The Knife of the Artist: Painter Chris Baker and the Art of Imitation
Chris Baker reads a lot of biographies of artists, from Rembrandt van Rijn to Erich Fischl. As part of his creative process, he also transcribes large versions of classic paintings in his light-filled loft studio on Linden Avenue in Carpinteria. "I love copying" Baker told me, and here was the evidence to prove it -- a giant "Las Meninas," an even bigger abstracted black and white "Night Watch," and a royal family group portrait by Goya. "The struggle begins when you lay out the project," Baker told me. "When you build" -- Baker was a contractor for several years -- "you have to draw plans. The preparation is all." Asked how this philosophy of method applies specifically to painting, Baker replied that to him, these large paintings that he copies and recopies are first and foremost "systems of shapes." A good painting of the kind that Baker is trying to create these days, as exemplified by his own large work "Pacific," which was just shown at Jane Deering Gallery in Santa Barbara, "involves the figures in space, whether it's a landscape or an interior."
These crowded scenes, and the mysterious alchemy of their shape systems, have not always been Baker's subject. As recently as 2012, the artist concerned himself equally obsessively with painting empty rooms, and he still speaks eloquently on behalf of those images of uninhabited interiors, saying, "a painting without any figures is generally easier to sell. It's like the picture is asking the viewer to come in, and through buying it, this space that the artist has painted becomes their room." So, why the shift away from these marvelously intricate, colorful, and apparently very sellable interiors? For his answer, Baker steps to the Rembrandt, and says, "I'm not naturally good at drawing figures, but I know that by transcribing these great paintings I am bound to learn something. One thing I discovered from copying "Night Watch" was that Rembrandt really mastered the moment. Look at the main figure -- the shape hanging from his right hand is his left glove, which he's taken off to make a point. In terms of the moment depicted in the painting, that just happened, and so did the drumming behind him, and so did a gunshot from one of the figures on his other side. It's like boom, tap, pow -- all of these things happened at once." Watching as Baker moves around in front of these large canvases, gesturing like a Night Watch captain to make his points, I'm struck by how strong a contrast this shift in his subject matter really is. You don't get 'boom, tap, pow' in an empty room.

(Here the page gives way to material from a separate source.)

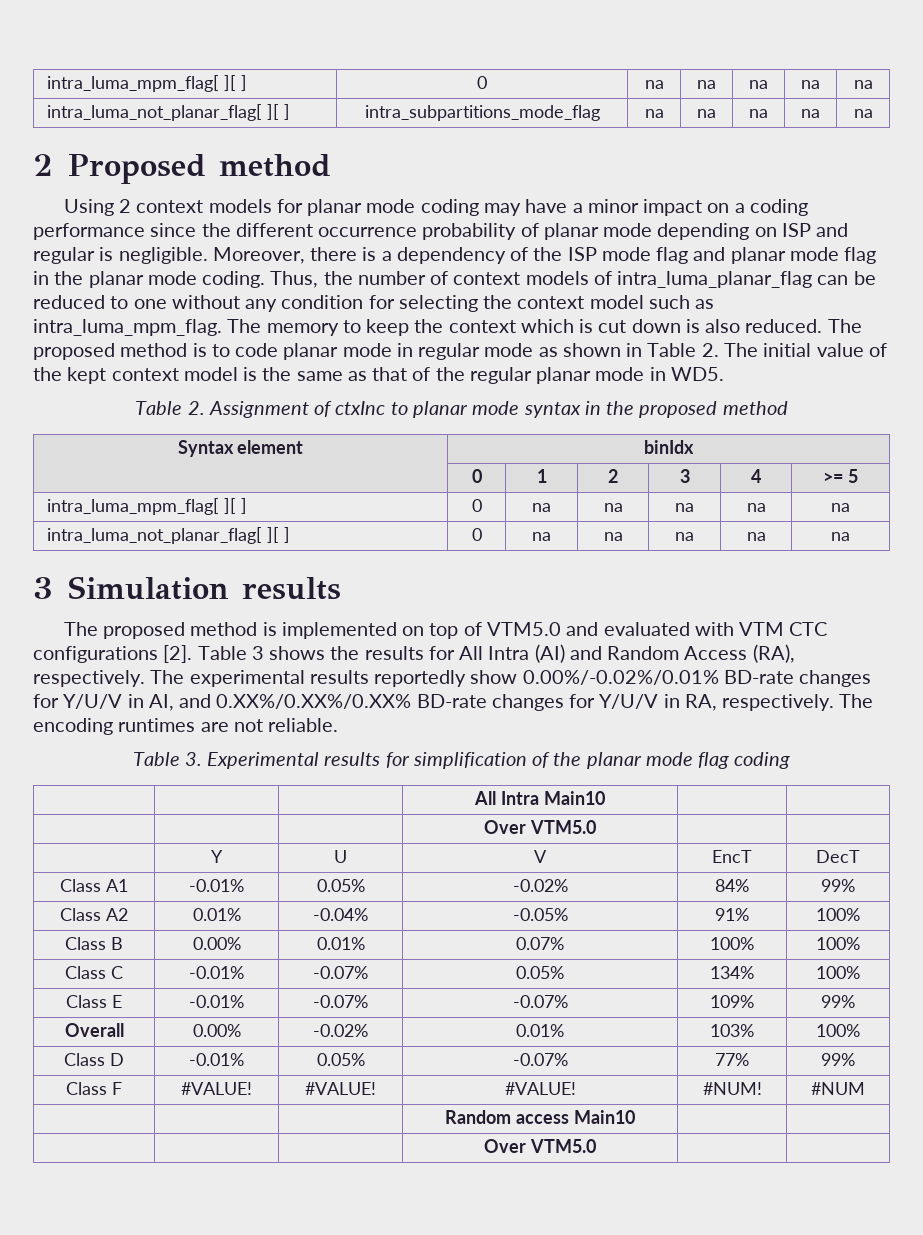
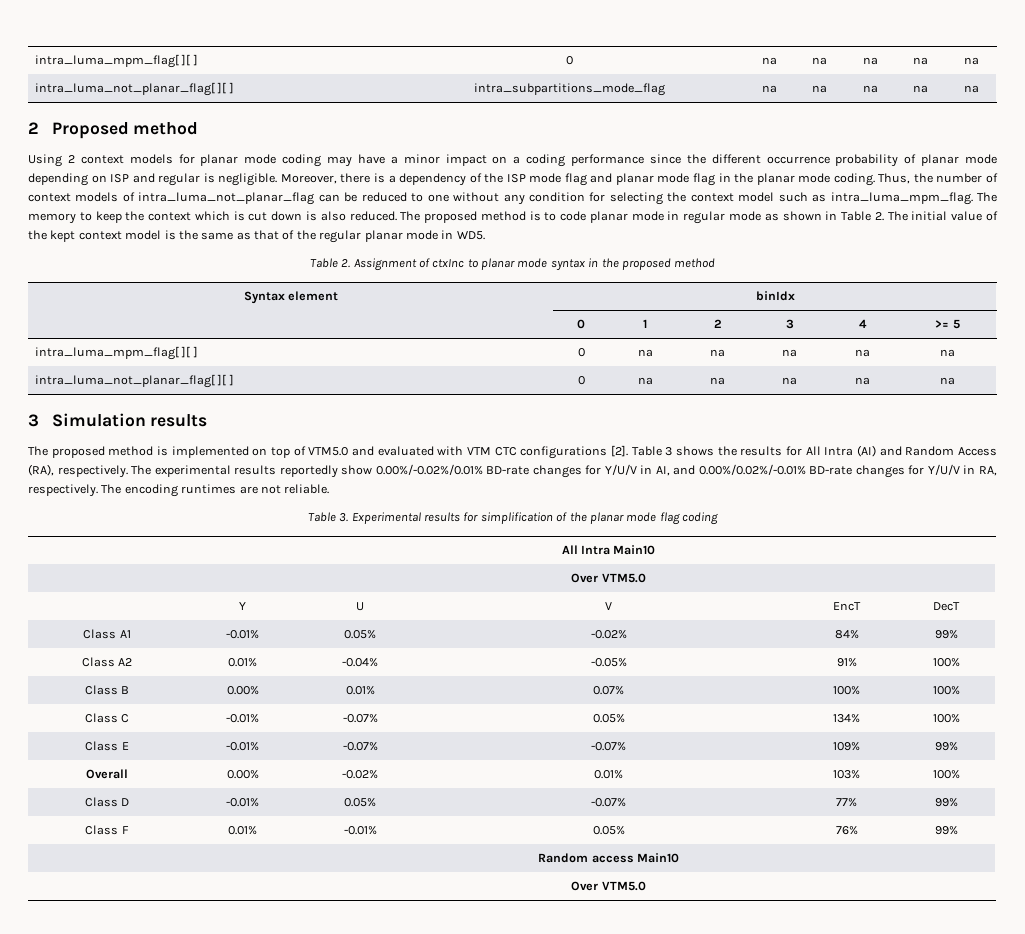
[617,271,813,288] intra_luma_planar_flag -> [138,192,315,205] intra_luma_not_planar_flag
[216,694,412,709] 0.XX%/0.XX%/0.XX% -> [698,464,806,475] 0.00%/0.02%/-0.01%
[181,1082,252,1095] [305,1082,376,1095] [504,1082,576,1095] [702,1082,762,1095] [811,1082,865,1095] #VALUE! | #VALUE! | #VALUE! | #NUM! | #NUM -> [228,826,257,835] [343,826,377,835] [592,826,625,835] [835,826,858,835] [934,826,958,835] 0.01% | -0.01% | 0.05% | 76% | 99%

The other thing Baker learned from copying was something he calls "getting the whole painting active." "You've got to create a democratic surface" he explained, "there has to be energy and information everywhere." Although it's not the only finish he uses, Baker consistently employs a big palette knife to achieve this "democracy" of visual interest. He uses the knife not so much to scrape as for a kind of controlled horizontal smear of the still wet surface. Although the gesture estranges the representational image from its referent, it also activates the image. Baker describes how the smear works for him by saying, "David Hockney said that the eye wants a clean edge, and I agree, so you'll see many clean edges in what I do. But I also like to use the big knife to free things up. Moving the paint with it helps me eliminate the brushstroke, which can become something of a cliché, and that in turn allows me to not think too much when I'm painting figures, because I know that in the end, I can pull the image a bit and get that exciting distortion."
Baker describes his technique with the big palette knife in a way that recalls his enthusiasm for Rembrandt's moment. "It's very experimental," he says of the smear "in the sense that I never know for sure that it's going to work that time. When I set up to make that pull across the fresh paint, there's always the chance that I'll end up wrecking several hours of work. When it's good, it gives that art hit that you crave, that feeling of something great happening in a single instant. When it works, you get instant mystery and motion."
Baker demurs at the suggestion that the knife technique constitutes a style, saying, "style -- now that's the word that would condemn it completely." But after reaching this Wildean moment of critical self-consciousness, Baker becomes self-conscious in a more ordinary sense, adding that he has "only so much" to say and no more about his work because "a painting should be seen and not heard."
No sooner has he said this than Baker's conversation naturally flows back to the wellspring of his current creativity, Rembrandt's "Night Watch." "You've got to understand that this represents the spirit of the reunited Netherlands," he tells me, gesturing at the carnivalesque group in the painting. "It was in essence a republic, and although there was an aristocracy, there was not a royal family or a royal court in the same sense that there was in the other Western European nations at the time. These people that you see mustering here, and creating this kind of chaos, they are an important representation of democracy." "It's total chaos," Baker says, smiling, "which is what democracy is."